(Figure understanding tasks)
*****
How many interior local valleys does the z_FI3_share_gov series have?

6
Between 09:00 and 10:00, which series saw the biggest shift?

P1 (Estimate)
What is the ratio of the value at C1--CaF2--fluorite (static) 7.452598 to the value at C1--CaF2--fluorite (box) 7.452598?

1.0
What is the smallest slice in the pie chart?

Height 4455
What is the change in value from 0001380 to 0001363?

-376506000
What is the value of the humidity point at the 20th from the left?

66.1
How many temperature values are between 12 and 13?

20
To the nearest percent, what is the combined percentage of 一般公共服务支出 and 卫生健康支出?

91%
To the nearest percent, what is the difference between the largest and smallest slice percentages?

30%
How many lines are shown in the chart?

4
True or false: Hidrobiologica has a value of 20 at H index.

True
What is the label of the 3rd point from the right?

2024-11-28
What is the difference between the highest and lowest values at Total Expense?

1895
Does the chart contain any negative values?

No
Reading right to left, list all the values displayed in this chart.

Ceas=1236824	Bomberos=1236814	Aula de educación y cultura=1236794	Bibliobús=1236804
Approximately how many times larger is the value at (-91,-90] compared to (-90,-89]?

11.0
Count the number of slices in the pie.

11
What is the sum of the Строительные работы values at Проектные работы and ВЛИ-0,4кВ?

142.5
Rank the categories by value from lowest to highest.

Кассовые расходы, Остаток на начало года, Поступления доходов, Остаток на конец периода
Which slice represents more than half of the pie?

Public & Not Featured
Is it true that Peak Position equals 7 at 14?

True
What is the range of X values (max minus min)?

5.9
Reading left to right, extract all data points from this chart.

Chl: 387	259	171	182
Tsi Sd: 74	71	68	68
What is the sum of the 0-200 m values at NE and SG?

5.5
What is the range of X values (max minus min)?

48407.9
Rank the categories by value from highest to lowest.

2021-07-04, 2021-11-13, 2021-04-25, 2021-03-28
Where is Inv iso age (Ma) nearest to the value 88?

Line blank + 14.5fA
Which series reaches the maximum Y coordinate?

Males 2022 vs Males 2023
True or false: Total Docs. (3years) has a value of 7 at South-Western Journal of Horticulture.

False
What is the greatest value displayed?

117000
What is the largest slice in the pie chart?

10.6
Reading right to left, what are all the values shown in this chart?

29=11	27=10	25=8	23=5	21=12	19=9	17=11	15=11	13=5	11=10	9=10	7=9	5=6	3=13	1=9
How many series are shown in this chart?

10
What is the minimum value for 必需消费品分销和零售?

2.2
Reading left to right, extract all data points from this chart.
*****
REQUIREMENT
Reproduce every record above word for word, from the first line through the last.

SOLUTION FOR THIS TASK
How many interior local valleys does the z_FI3_share_gov series have?

6
Between 09:00 and 10:00, which series saw the biggest shift?

P1 (Estimate)
What is the ratio of the value at C1--CaF2--fluorite (static) 7.452598 to the value at C1--CaF2--fluorite (box) 7.452598?

1.0
What is the smallest slice in the pie chart?

Height 4455
What is the change in value from 0001380 to 0001363?

-376506000
What is the value of the humidity point at the 20th from the left?

66.1
How many temperature values are between 12 and 13?

20
To the nearest percent, what is the combined percentage of 一般公共服务支出 and 卫生健康支出?

91%
To the nearest percent, what is the difference between the largest and smallest slice percentages?

30%
How many lines are shown in the chart?

4
True or false: Hidrobiologica has a value of 20 at H index.

True
What is the label of the 3rd point from the right?

2024-11-28
What is the difference between the highest and lowest values at Total Expense?

1895
Does the chart contain any negative values?

No
Reading right to left, list all the values displayed in this chart.

Ceas=1236824	Bomberos=1236814	Aula de educación y cultura=1236794	Bibliobús=1236804
Approximately how many times larger is the value at (-91,-90] compared to (-90,-89]?

11.0
Count the number of slices in the pie.

11
What is the sum of the Строительные работы values at Проектные работы and ВЛИ-0,4кВ?

142.5
Rank the categories by value from lowest to highest.

Кассовые расходы, Остаток на начало года, Поступления доходов, Остаток на конец периода
Which slice represents more than half of the pie?

Public & Not Featured
Is it true that Peak Position equals 7 at 14?

True
What is the range of X values (max minus min)?

5.9
Reading left to right, extract all data points from this chart.

Chl: 387	259	171	182
Tsi Sd: 74	71	68	68
What is the sum of the 0-200 m values at NE and SG?

5.5
What is the range of X values (max minus min)?

48407.9
Rank the categories by value from highest to lowest.

2021-07-04, 2021-11-13, 2021-04-25, 2021-03-28
Where is Inv iso age (Ma) nearest to the value 88?

Line blank + 14.5fA
Which series reaches the maximum Y coordinate?

Males 2022 vs Males 2023
True or false: Total Docs. (3years) has a value of 7 at South-Western Journal of Horticulture.

False
What is the greatest value displayed?

117000
What is the largest slice in the pie chart?

10.6
Reading right to left, what are all the values shown in this chart?

29=11	27=10	25=8	23=5	21=12	19=9	17=11	15=11	13=5	11=10	9=10	7=9	5=6	3=13	1=9
How many series are shown in this chart?

10
What is the minimum value for 必需消费品分销和零售?

2.2
Reading left to right, extract all data points from this chart.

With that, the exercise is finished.